Les variations de genre en matière de sociabilité restent marquées entre la ville et la campagne, même si elles dépendent aussi des appartenances sociales. Une grande part des rencontres féminines se passent ainsi à l’extérieur de l’espace domestique pour de nombreuses femmes rurales tandis que, pour les citadines, l’espace privé reste un lieu privilégié, où elles s’adonnent elles aussi à la consommation de qât.
Les rythmes urbains et même ceux de la guerre sont fortement influencés par la sociabilité du qât qui s’est considérablement développée dans les provinces de l’ex-Yémen du Sud où sa consommation était réglementée et restreinte avant la proclamation de l’unité en 1990.
Depuis 2015, la violence des combats et des bombardements a entraîné une insécurité généralisée, et a transformé les rapports à l’espace public, devenu hostile, et à l’espace privé, devenu un refuge incertain.
Avec la guerre, certaines villes ont connu un accroissement inédit de leur population, comme Mareb , passée du statut de petite ville enserrée dans son milieu tribal à une agglomération d’accueil de Yéménites venant de toutes les régions du pays. Ce brassage rapide de populations et qui s’observe aussi dans les grandes villes comme Sanaa, Taez ou Aden, sera-t-il à même de contrebalancer l’inévitable repli sur soi que la guerre a aussi provoqué ?
Franck Mermier
Références
Paul Bonnenfant (dir.), Sanaa. Architecture domestique et société, Paris, CNRS Editions, 1995.
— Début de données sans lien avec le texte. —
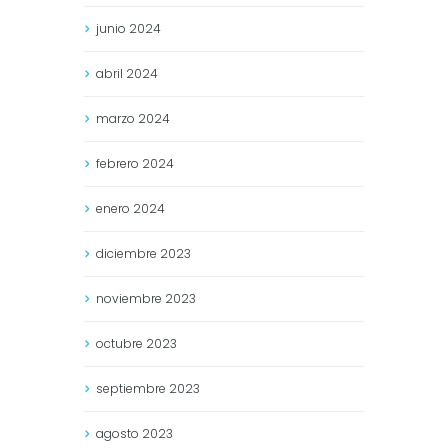
junio
2024
abril
2024
marzo
2024
febrero
2024
enero
2024
diciembre
2023
noviembre
2023
octubre
2023
septiembre
2023
agosto
2023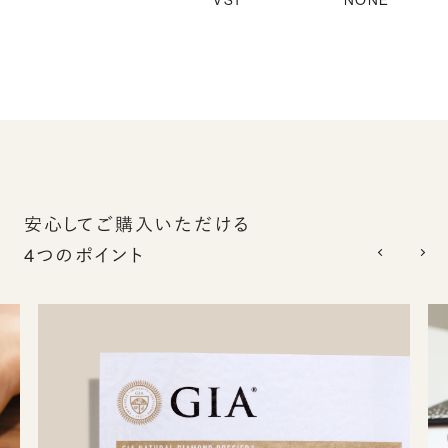
VS1
NONE
安心してご購入いただける
4つのポイント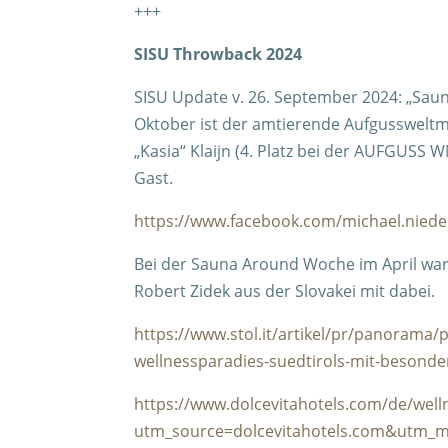
+++
SISU Throwback 2024
SISU Update v. 26. September 2024: „Saun
Oktober ist der amtierende Aufgussweltm
„Kasia“ Klaijn (4. Platz bei der AUFGUSS W
Gast.
https://www.facebook.com/michael.niede
Bei der Sauna Around Woche im April war
Robert Zidek aus der Slovakei mit dabei.
https://www.stol.it/artikel/pr/panorama
wellnessparadies-suedtirols-mit-besonde
https://www.dolcevitahotels.com/de/wel
utm_source=dolcevitahotels.com&utm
Peer Gatter, Politics of Qat. The Role of a Drug in Ruling Yemen, Wiesbaden, Ludwig Reichert Verlag, 2012.
Mermier, Franck, Le Cheikh de la nuit. Sanaa : organisation des souks et société citadine, Arles, Actes Sud/Sindbad, 1997.
Samia Naïm (dir.), Yémen. D’un itinéraire à l’autre, Paris, Maisonneuve et Larose, 2001.